Serie A

Smalldini: How Manchester United flop rose from Roman ruins

 • by Tom Bodell
Share:facebooktwitteremail
news now

This summer Serie A turned into Manchester United‘s dumping ground as Romelu Lukaku, Alexis Sánchez, Matteo Darmian and Chris Smalling were deposited in Italy’s top flight.

At the time, the Red Devils would have chalked those deals up as a success. Just three months into the season they’ve been left with egg on their faces once more.

Lukaku has hit nine in 11 Serie A appearances for Internazionale while Darmian is reportedly wanted by the Nerazzurri after impressing at Parma. Most galling of all, though, Smalling is thriving on loan at Roma as United’s remaining centre-backs struggle for form at Old Trafford.

The England defender was one of the lightning rods for supporter frustrations at Manchester United. It was felt a new environment and a clean slate would do the 29-year-old the power of good. So it has proven.

So much so, in fact, Roma have already seen a £13million bid knocked back while Milan and Inter are both keen.

There have been plenty of missteps in the transfer market from Manchester United since Sir Alex Ferguson and David Gill left the Theatre of Dreams in 2013. On this occasion, the much-maligned Ed Woodward might have pulled off a masterstroke by leaving out the option of a permanent switch for Smalling.
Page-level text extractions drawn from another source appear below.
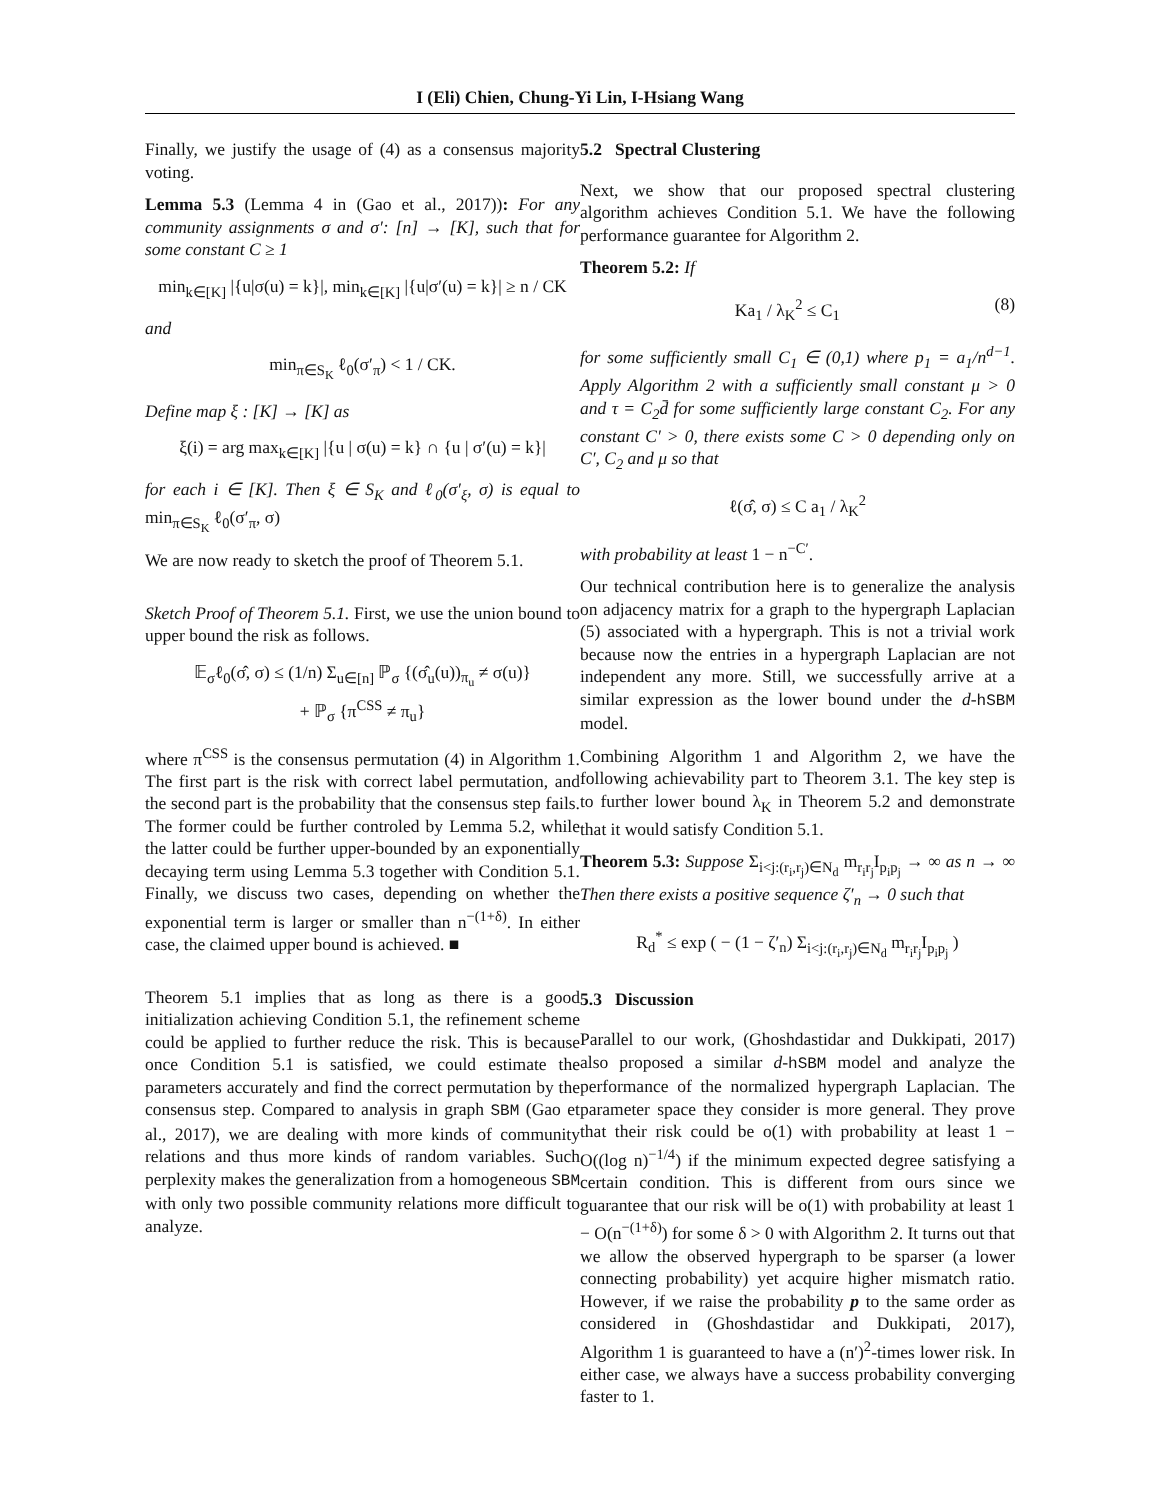I (Eli) Chien, Chung-Yi Lin, I-Hsiang Wang
Finally, we justify the usage of (4) as a consensus majority voting.
Lemma 5.3 (Lemma 4 in (Gao et al., 2017)): For any community assignments σ and σ′: [n] → [K], such that for some constant C ≥ 1
min<sub>k∈[K]</sub> |{u|σ(u) = k}|, min<sub>k∈[K]</sub> |{u|σ′(u) = k}| ≥ n / CK
and
min<sub>π∈S<sub>K</sub></sub> ℓ<sub>0</sub>(σ′<sub>π</sub>) < 1 / CK.
Define map ξ : [K] → [K] as
ξ(i) = arg max<sub>k∈[K]</sub> |{u | σ(u) = k} ∩ {u | σ′(u) = k}|
for each i ∈ [K]. Then ξ ∈ S<sub>K</sub> and ℓ<sub>0</sub>(σ′<sub>ξ</sub>, σ) is equal to min<sub>π∈S<sub>K</sub></sub> ℓ<sub>0</sub>(σ′<sub>π</sub>, σ)
We are now ready to sketch the proof of Theorem 5.1.
Sketch Proof of Theorem 5.1. First, we use the union bound to upper bound the risk as follows.
𝔼<sub>σ</sub>ℓ<sub>0</sub>(σ̂, σ) ≤ (1/n) Σ<sub>u∈[n]</sub> ℙ<sub>σ</sub> {(σ̂<sub>u</sub>(u))<sub>π<sub>u</sub></sub> ≠ σ(u)}
+ ℙ<sub>σ</sub> {π<sup>CSS</sup> ≠ π<sub>u</sub>}
where π<sup>CSS</sup> is the consensus permutation (4) in Algorithm 1. The first part is the risk with correct label permutation, and the second part is the probability that the consensus step fails. The former could be further controled by Lemma 5.2, while the latter could be further upper-bounded by an exponentially decaying term using Lemma 5.3 together with Condition 5.1. Finally, we discuss two cases, depending on whether the exponential term is larger or smaller than n<sup>−(1+δ)</sup>. In either case, the claimed upper bound is achieved. ■
Theorem 5.1 implies that as long as there is a good initialization achieving Condition 5.1, the refinement scheme could be applied to further reduce the risk. This is because once Condition 5.1 is satisfied, we could estimate the parameters accurately and find the correct permutation by the consensus step. Compared to analysis in graph SBM (Gao et al., 2017), we are dealing with more kinds of community relations and thus more kinds of random variables. Such perplexity makes the generalization from a homogeneous SBM with only two possible community relations more difficult to analyze.
5.2 Spectral Clustering
Next, we show that our proposed spectral clustering algorithm achieves Condition 5.1. We have the following performance guarantee for Algorithm 2.
Theorem 5.2: If
Ka<sub>1</sub> / λ<sub>K</sub><sup>2</sup> ≤ C<sub>1</sub> (8)
for some sufficiently small C<sub>1</sub> ∈ (0,1) where p<sub>1</sub> = a<sub>1</sub>/n<sup>d−1</sup>. Apply Algorithm 2 with a sufficiently small constant μ > 0 and τ = C<sub>2</sub>d̄ for some sufficiently large constant C<sub>2</sub>. For any constant C′ > 0, there exists some C > 0 depending only on C′, C<sub>2</sub> and μ so that
ℓ(σ̂, σ) ≤ C a<sub>1</sub> / λ<sub>K</sub><sup>2</sup>
with probability at least 1 − n<sup>−C′</sup>.
Our technical contribution here is to generalize the analysis on adjacency matrix for a graph to the hypergraph Laplacian (5) associated with a hypergraph. This is not a trivial work because now the entries in a hypergraph Laplacian are not independent any more. Still, we successfully arrive at a similar expression as the lower bound under the d-hSBM model.
Combining Algorithm 1 and Algorithm 2, we have the following achievability part to Theorem 3.1. The key step is to further lower bound λ<sub>K</sub> in Theorem 5.2 and demonstrate that it would satisfy Condition 5.1.
Theorem 5.3: Suppose Σ<sub>i<j:(r<sub>i</sub>,r<sub>j</sub>)∈N<sub>d</sub></sub> m<sub>r<sub>i</sub>r<sub>j</sub></sub>I<sub>p<sub>i</sub>p<sub>j</sub></sub> → ∞ as n → ∞ Then there exists a positive sequence ζ′<sub>n</sub> → 0 such that
R<sub>d</sub><sup>*</sup> ≤ exp ( − (1 − ζ′<sub>n</sub>) Σ<sub>i<j:(r<sub>i</sub>,r<sub>j</sub>)∈N<sub>d</sub></sub> m<sub>r<sub>i</sub>r<sub>j</sub></sub>I<sub>p<sub>i</sub>p<sub>j</sub></sub> )
5.3 Discussion
Parallel to our work, (Ghoshdastidar and Dukkipati, 2017) also proposed a similar d-hSBM model and analyze the performance of the normalized hypergraph Laplacian. The parameter space they consider is more general. They prove that their risk could be o(1) with probability at least 1 − O((log n)<sup>−1/4</sup>) if the minimum expected degree satisfying a certain condition. This is different from ours since we guarantee that our risk will be o(1) with probability at least 1 − O(n<sup>−(1+δ)</sup>) for some δ > 0 with Algorithm 2. It turns out that we allow the observed hypergraph to be sparser (a lower connecting probability) yet acquire higher mismatch ratio. However, if we raise the probability p to the same order as considered in (Ghoshdastidar and Dukkipati, 2017), Algorithm 1 is guaranteed to have a (n′)<sup>2</sup>-times lower risk. In either case, we always have a success probability converging faster to 1.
That would enable United to either bring the 31-cap England international back to the Premier League next summer or sell him at a higher price if there is still a market for his services.

Smalling’s number of admirers is growing and with good reason. The widely held view in the Eternal City is the Englishman has been Roma’s outstanding defender this season and he has gone a long way to filling the Kostas Manolas-shaped hold in the heart of the Giallorossi’s defence with commanding displays, even earning the nickname ‘Smalldini’ – so-called after Italian great Paolo Maldini.

His stock only rose on Saturday as he pulled off a remarkable goal-line clearance in Roma’s win over Napoli.

No defender in Serie A has won more aerial duels per 90 than Smalling this season (4.85), while he ranks 17th for defensive duels won (6.42) and second for headed clearances (3.42).

It’s an incredible turnaround. A few months prior, Smalling wasn’t even Roma’s first-choice transfer target. After 23-year-old Gianluca Mancini signed from Atalanta, the Giallorossi wanted a more experienced partner for him.

Moves for Tottenham Hotspur‘s Toby Alderweireld, JuventusDaniele Rugani and German Pezzella of Fiorentina all fell flat. So Roma turned to Smalling at a knockdown price of €3million for the season.

2019/20 Serie A stats for Roma defender Chris Smalling

But Smalling was an ideal fit for new Roma coach Paulo Fonseca’s vision. The Portuguese likes to play with a high line making pace an essential ingredient for any defender – something the 29-year-old boasts.

“I find it’s been brilliant [with Fonseca],” Smalling told the club’s website. “In terms of our first conversation, I spoke to him on the phone from Manchester and he was just explaining the type of defender he wants, how he saw my attributes and how he wanted me to play within his team.

“And that gave me a real sense of things, and as soon as I was off the phone it was a case of, ‘Let’s make this happen’. And since then it has been great to work with him.”

You Might Also Like

It was a far cry from Old Trafford where United boss Ole Gunnar Solskjær was keen to trim the number of centre-backs on his books, making Smalling the odd man out. However, the Norwegian left the door open for former Fulham stopper to return to Old Trafford.

“Chris fancied the chance to go over there; it’s a new experience, new adventure,” Solskjær told Manchester United’s website.

“He’ll come back better for it because it’s a big club, it’s a good league. There aren’t too many English players who have been playing in Italy so I think he’ll enjoy it.”

It’s far from a foregone conclusion Smalling will return – and why would he? United invested a world-record fee to prise Harry Maguire out of Leicester City while Victor Lindelof is viewed as his preferred partner.

Rightly or wrongly, Smalling was often viewed as a symbol of Manchester United’s decline. Signed as a raw but promising young defender from Fulham, he never quite grew into the player Ferguson hoped he would become and soon became synonymous with failure at Old Trafford in the fallow years since the Scot’s retirement.

Written off, Smalling has risen again in the Roman ruins of the Eternal City.